FDA Recall Terminated

BARD MARQUEE Disposable Core Biopsy Instruments XX.Xcm, XX.Xcm, XXg x XXcm REF XXXXXXX Note - for definition of the "X's refer to Tyvek Lid Label.pdf" uploaded in Associated Documents

Recall: Z-1289-2021 · Initiated January 14, 2021

Recall

Recall Number
Z-1289-2021
Event Number
87316
Firm
Bard Peripheral Vascular Inc
FEI Number
2020394
Product Code
KNW
Status
Terminated
Root Cause
Process control
Initiated
January 14, 2021
Terminated
January 28, 2025
Address
1625 W 3rd St, Bldg 1, Tempe, AZ, 85281-2438

Description

BARD MARQUEE Disposable Core Biopsy Instruments XX.Xcm, XX.Xcm, XXg x XXcm REF XXXXXXX Note - for definition of the "X's refer to Tyvek Lid Label.pdf" uploaded in Associated Documents

Reason

Due to the Penetration Depth Switch used to select the desired penetration depth of the biopsy needle for soft tissue biopsies, detaches from the device during use.

Action

On 02/11/2021, the firm sent an "UGENT MEDICAL DEVICE RECALL" Notification Letter via FedEx or email to customers/distributors informing them that the Recalling Firm has received reports that the Penetration Depth Switch used to select the desired penetration depth of the biopsy needle for soft tissue biopsies, detaches from the device during use and may results in (1) prolongation of the biopsy procedures as the user obtains a replacement device, (2) undershooting the lesion unsuspectedly, compromising the sample quality and potentially leading to a misdiagnosis (3) or if the penetration is overshot, the device may pierce adjacent tissue and/or organs causing injury.
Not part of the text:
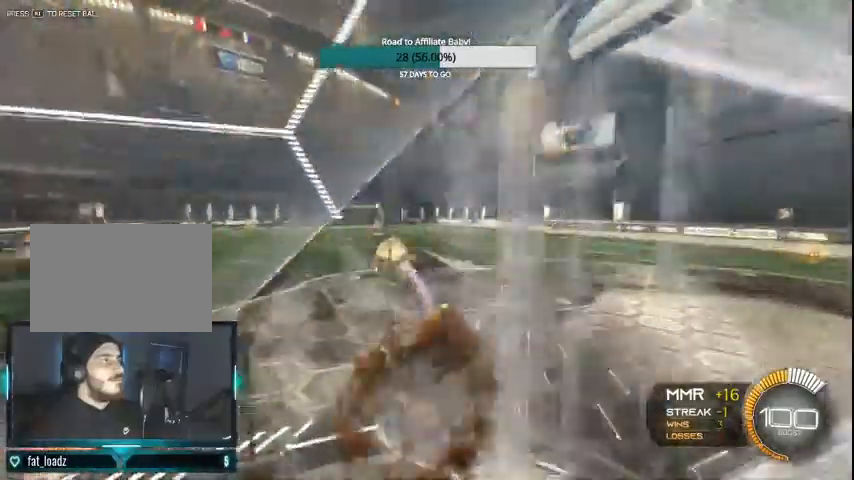
{"dt_ms": 500, "buttons": ["CIRCLE", "L1", "R2"], "left_stick": "down-left", "right_stick": "center", "events": [[33, "CROSS", "up"], [100, "CIRCLE", "down"], [267, "left_stick", "down-right"], [300, "L1", "down"], [400, "left_stick", "down-left"]]}
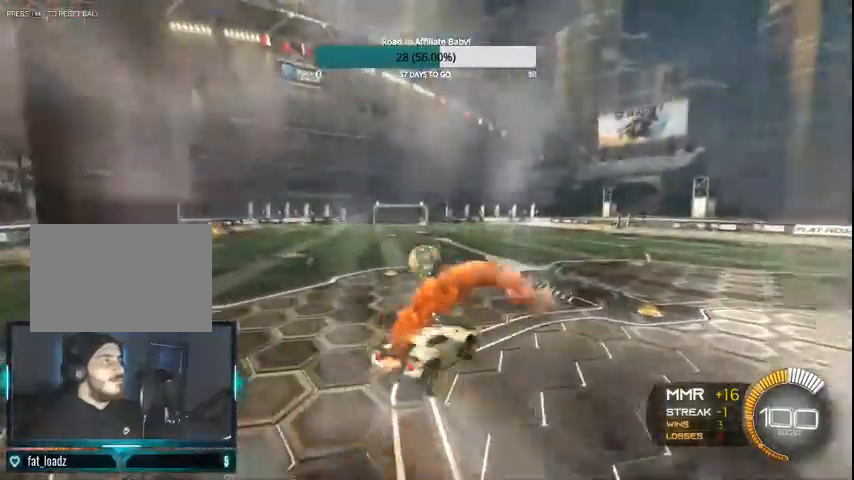
{"dt_ms": 500, "buttons": ["CIRCLE", "R2"], "left_stick": "center", "right_stick": "center", "events": [[67, "left_stick", "left"], [100, "L1", "up"], [400, "left_stick", "center"]]}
Customers are instructed to: 1. Check all inventory locations within their institution for the catalog/lot number combination listed in this recall notice and destroy all affected product remaining in their possession. 2. Share the recall notice with any users of the product, within their facilities, to ensure they are also aware of this recall. 3. If purchased this product from a distributor, contact the distributor for further instructions. 4. Complete and return the attached Customer Response Form to the Recalling Firm's contact noted on the form confirming acknowledgement of the recall notification, whether or not they have any affected product, so that Recalling Firm may acknowledge the receipt of the notification and process any applicable replacement orders. 5. Report any adverse health consequences experienced with the use of this product to the Recalling Firm. Actions to be taken by the Recalling Firm: 1. The firm will process replacement orders for all customers affected by the recall following receipt of the completed Customer Response Form. 2. Depending on the specific product code, there may be delays in the fulfillment of replacement orders. the firm understands that supply interruptions can impact our customers ability to provide the best care for their patients and takes t

Distribution

U.S.: AK, AL, AR, AZ, CA, CO, CT, DC, DE, FL, GA, HI, IA, ID, IL, IN, KS, KY, LA, MA, MD, ME, MI, MN, MO, MS, MT, NC, ND, NE, NH, NJ, NM, NV, NY, OH, OK, OR, PA, Puerto Rico, RI, SC, SD, TN, TX, UT, VA, VT, WA, WI, WV, and WY O.U.S.: Australia, Belgium, Canada, Europe, India, and Singapore

Quantity

Total 131,876 kits (102,210 kits U.S. and 29,666 kits O.U.S.)